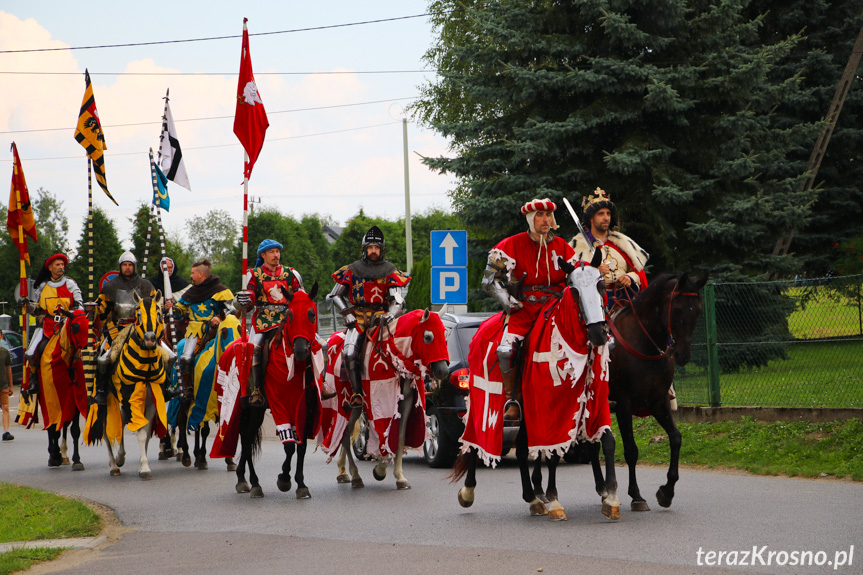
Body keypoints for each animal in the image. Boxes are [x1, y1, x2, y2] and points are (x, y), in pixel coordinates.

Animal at [592, 272, 708, 510]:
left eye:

########

## Your instructions
Print the material exactly as given, but not the pictures.

## Response to the exercise
Body keypoints for each animal in the image. Boxes are [x1, y1, x2, y2] and points are (x, y), in pixel coordinates.

Animal at [592, 272, 708, 510]:
left eye:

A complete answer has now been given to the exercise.